Some employers reassure the worker that drugs are available after exposure to pathogens, but Daley cautions this can turn into an insensitive dismissal of the worker’s legitimate fears. Some post-exposure drugs are difficult to take, she says, and exposed workers will need support and follow-up by occupational health staff to help them cope with potential side effects.

Review Data, Seek Improvements

Risk managers also should engage workers after needlesticks to learn more about the incident and the aftermath. Seek insight about how the needlestick might have been prevented, but also how the hospital’s response and follow-up care could improve, Daley suggests.

Hospitals and health systems should regularly review needlestick injuries, at least on an annual basis, to determine how, when, and where they are occurring. That review should be used to identify improved processes and devices that might reduce the incidence of needlesticks.

Daley says the attitude of immediate supervisors and the organization’s overall culture can influence needlestick reporting.
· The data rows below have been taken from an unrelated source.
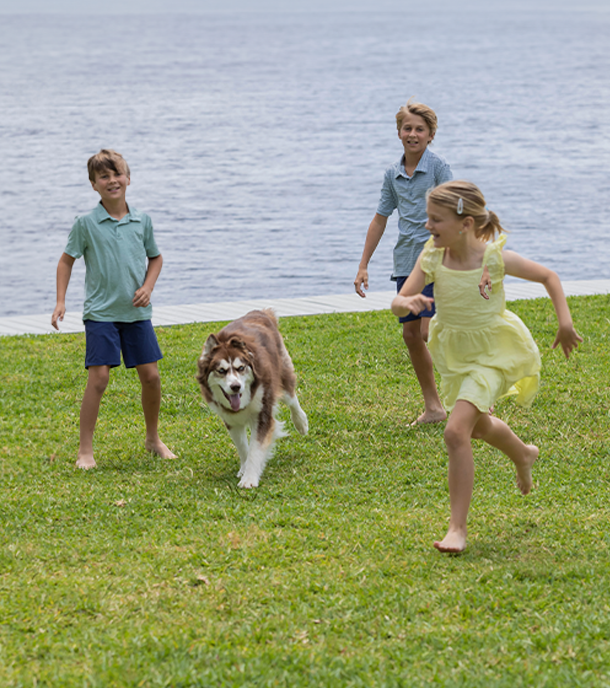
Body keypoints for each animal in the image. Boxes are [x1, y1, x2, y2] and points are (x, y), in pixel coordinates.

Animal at [196, 310, 308, 486]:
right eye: (221, 371)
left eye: (241, 368)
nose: (236, 386)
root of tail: (259, 312)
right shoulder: (231, 420)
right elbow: (243, 447)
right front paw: (245, 468)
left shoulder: (263, 414)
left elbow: (256, 448)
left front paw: (249, 478)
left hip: (281, 373)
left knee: (291, 398)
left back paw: (301, 423)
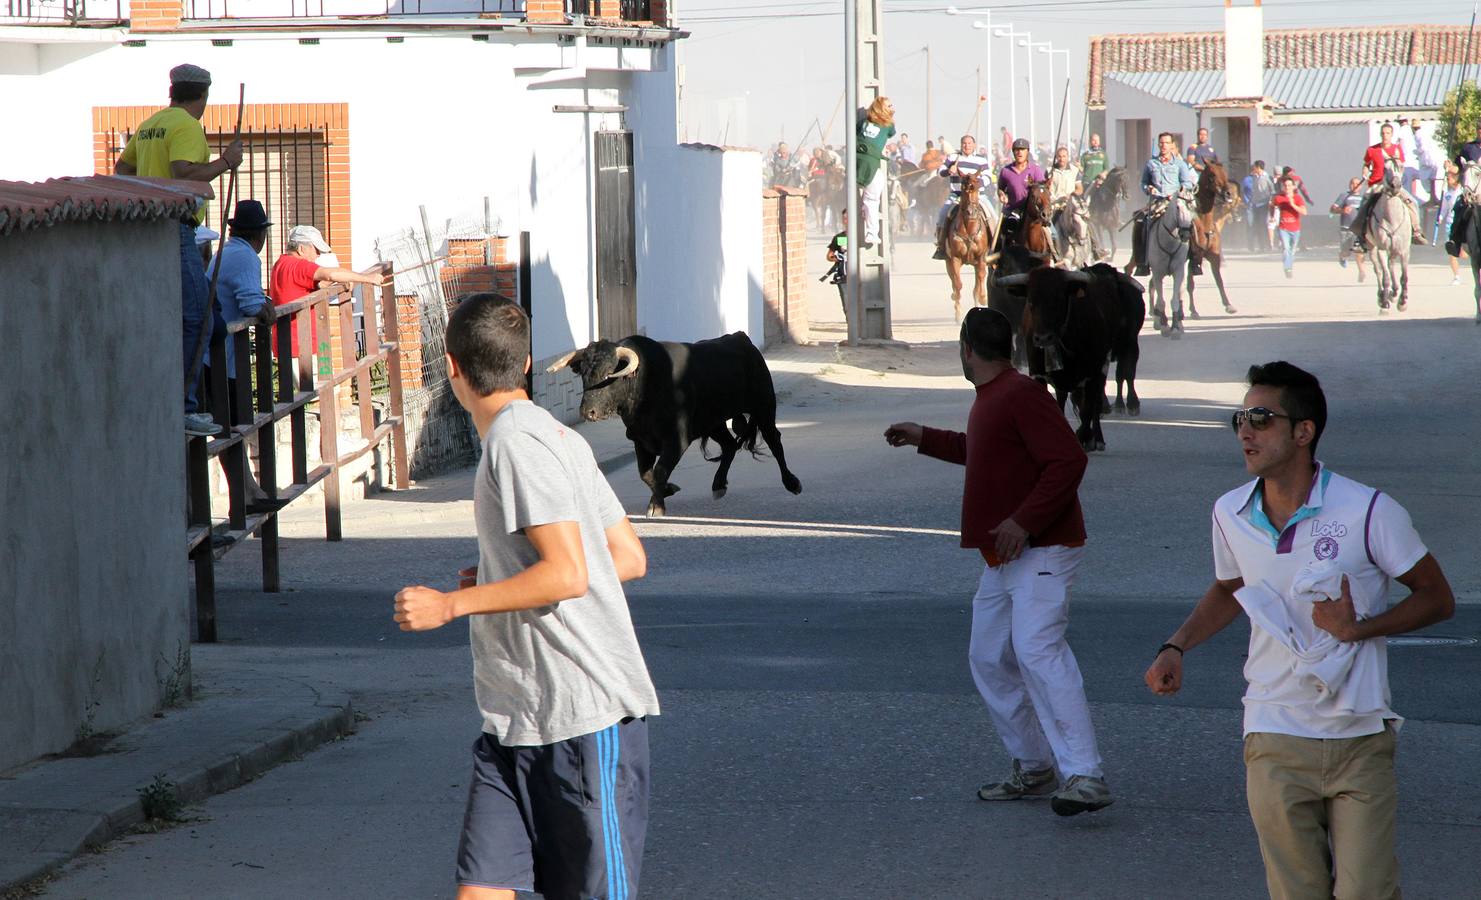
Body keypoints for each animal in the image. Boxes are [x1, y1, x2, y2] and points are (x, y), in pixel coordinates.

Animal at [545, 331, 799, 518]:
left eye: (609, 374)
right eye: (583, 374)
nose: (588, 412)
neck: (646, 383)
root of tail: (741, 339)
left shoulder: (677, 438)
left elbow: (659, 470)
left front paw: (656, 507)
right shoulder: (640, 439)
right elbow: (646, 473)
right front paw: (668, 490)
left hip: (764, 406)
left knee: (774, 440)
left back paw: (792, 483)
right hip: (713, 423)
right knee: (729, 446)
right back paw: (718, 485)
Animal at [941, 173, 1001, 321]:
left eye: (978, 186)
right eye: (963, 187)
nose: (970, 212)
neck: (969, 228)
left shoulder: (981, 258)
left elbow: (980, 280)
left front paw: (983, 299)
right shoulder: (954, 258)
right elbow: (957, 284)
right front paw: (958, 312)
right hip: (949, 262)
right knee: (954, 281)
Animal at [1137, 186, 1196, 337]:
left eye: (1192, 207)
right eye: (1177, 207)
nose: (1185, 234)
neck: (1169, 241)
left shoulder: (1178, 271)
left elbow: (1174, 299)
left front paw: (1175, 328)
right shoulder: (1158, 272)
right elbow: (1161, 300)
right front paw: (1164, 325)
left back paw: (1179, 323)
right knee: (1154, 290)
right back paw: (1158, 319)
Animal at [1184, 161, 1244, 316]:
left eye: (1225, 173)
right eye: (1212, 175)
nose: (1228, 194)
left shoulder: (1212, 255)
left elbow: (1219, 280)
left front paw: (1228, 305)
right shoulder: (1193, 256)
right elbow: (1190, 283)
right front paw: (1193, 311)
“It’s always a worry when a healthcare worker is giving an injection because we don’t test every patient to know what they have. When you’re stuck, your mind suddenly goes to wondering what is in that patient’s blood,” she explains. “Unfortunately, we know underreporting of needlesticks is still a big issue in healthcare, so all the complacency about how we have better drugs to treat HIV and these other diseases doesn’t mean much if people don’t report their injuries and get treatment.”